The Fraser River is an immense, roaring engine tearing its way through the heart of the province.
Even small local mountains have snow on them in late June. As far north as the Haida Gwaii it didn’t get dark until 11:00, and it was bright enough to read by 4:00 a.m.
The mouth of Naden Harbour lay just to the north of the Queen Charlotte Lodge – a run of a bit over five miles. The fishing spots were five to seven miles further along the coast. That amounted to at least twenty-five miles of ocean swells to leap over just to go fishing and get back to base afterward. No wonder a fishing trip usually took 11 hours.
As a lifelong boater I have an interest in all floating vessels. I asked our guide how long the tugboat where we had lunch was, 65 feet? “Uh, the Driftwood is 135 feet.” Ulp. Are my perceptions that far off that I underestimated the size of a large boat by half?
Then came the group of humpback whales a mile or two out to sea from our fishing position. I was delighted to see them, more than anything so that I could cross another line off my bucket list.

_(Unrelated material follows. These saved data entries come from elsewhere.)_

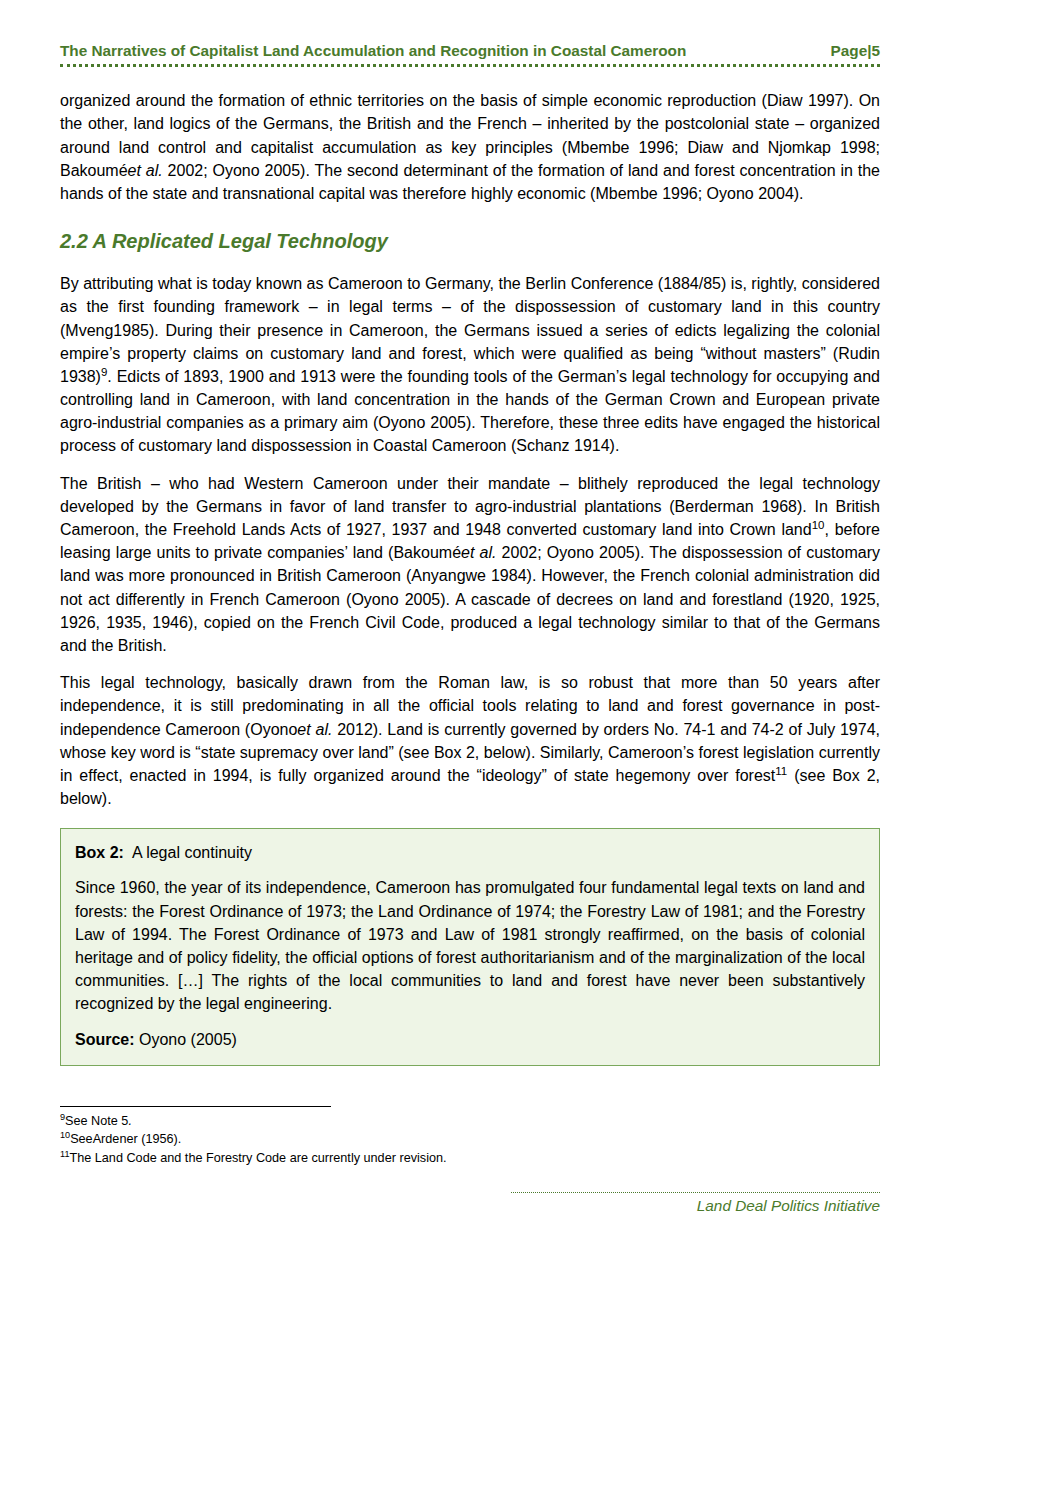The Narratives of Capitalist Land Accumulation and Recognition in Coastal Cameroon Page|5
organized around the formation of ethnic territories on the basis of simple economic reproduction (Diaw 1997). On the other, land logics of the Germans, the British and the French – inherited by the postcolonial state – organized around land control and capitalist accumulation as key principles (Mbembe 1996; Diaw and Njomkap 1998; Bakouméet al. 2002; Oyono 2005). The second determinant of the formation of land and forest concentration in the hands of the state and transnational capital was therefore highly economic (Mbembe 1996; Oyono 2004).
2.2 A Replicated Legal Technology
By attributing what is today known as Cameroon to Germany, the Berlin Conference (1884/85) is, rightly, considered as the first founding framework – in legal terms – of the dispossession of customary land in this country (Mveng1985). During their presence in Cameroon, the Germans issued a series of edicts legalizing the colonial empire’s property claims on customary land and forest, which were qualified as being “without masters” (Rudin 1938)9. Edicts of 1893, 1900 and 1913 were the founding tools of the German’s legal technology for occupying and controlling land in Cameroon, with land concentration in the hands of the German Crown and European private agro-industrial companies as a primary aim (Oyono 2005). Therefore, these three edits have engaged the historical process of customary land dispossession in Coastal Cameroon (Schanz 1914).
The British – who had Western Cameroon under their mandate – blithely reproduced the legal technology developed by the Germans in favor of land transfer to agro-industrial plantations (Berderman 1968). In British Cameroon, the Freehold Lands Acts of 1927, 1937 and 1948 converted customary land into Crown land10, before leasing large units to private companies’ land (Bakouméet al. 2002; Oyono 2005). The dispossession of customary land was more pronounced in British Cameroon (Anyangwe 1984). However, the French colonial administration did not act differently in French Cameroon (Oyono 2005). A cascade of decrees on land and forestland (1920, 1925, 1926, 1935, 1946), copied on the French Civil Code, produced a legal technology similar to that of the Germans and the British.
This legal technology, basically drawn from the Roman law, is so robust that more than 50 years after independence, it is still predominating in all the official tools relating to land and forest governance in post-independence Cameroon (Oyonoet al. 2012). Land is currently governed by orders No. 74-1 and 74-2 of July 1974, whose key word is “state supremacy over land” (see Box 2, below). Similarly, Cameroon’s forest legislation currently in effect, enacted in 1994, is fully organized around the “ideology” of state hegemony over forest11 (see Box 2, below).
Box 2: A legal continuity
Since 1960, the year of its independence, Cameroon has promulgated four fundamental legal texts on land and forests: the Forest Ordinance of 1973; the Land Ordinance of 1974; the Forestry Law of 1981; and the Forestry Law of 1994. The Forest Ordinance of 1973 and Law of 1981 strongly reaffirmed, on the basis of colonial heritage and of policy fidelity, the official options of forest authoritarianism and of the marginalization of the local communities. […] The rights of the local communities to land and forest have never been substantively recognized by the legal engineering.
Source: Oyono (2005)
9See Note 5.
10SeeArdener (1956).
11The Land Code and the Forestry Code are currently under revision.
Land Deal Politics Initiative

But then I lay myself open to no end of ridicule from my boat-mates when I looked over the stern and yelped, “Hey, there’s a loon!”
Brian immediately turned to look, as loons are unheard of in the North Pacific. He let out a hoot. Apparently my “loon” was some part of a humpback whale, seen from over a mile away.
Well somehow the thing configured its tail or its flukes to imitate the v-form of a loon’s wings when it raises them from the water to warn off a fisherman or another bird. It’s a familiar, characteristic loon move, and I thought I saw it in that glimpse of the water at the stern of our boat.
Brian was a bit relentless in his teasing about my loon, and I mentioned this embarrassing incident to Roz. She thought about it for a bit and then sent me a copy of an Edgar Allan Poe story she remembered reading as a kid: “The Sphinx.” In it the narrator, a nervous, superstitious fellow, becomes convinced he is seeing a monster running up and down the mountain as he gazes through the window of the house where he is a guest. He sees it as an omen of his impending death.
Eventually his host gets wind of this apparition, asks probing questions, then locates a description of the monster in a book. He explains gently to his guest that he has been observing, not a 75-foot monster dwarfing the trees on the neighbouring mountain, but a tiny spider spinning a web on the window pane at the tip of his nose.
Perspective is everything, and mine didn’t recover from the shock of British Columbia until I had caught and released several dozen largemouth bass on Newboro Lake.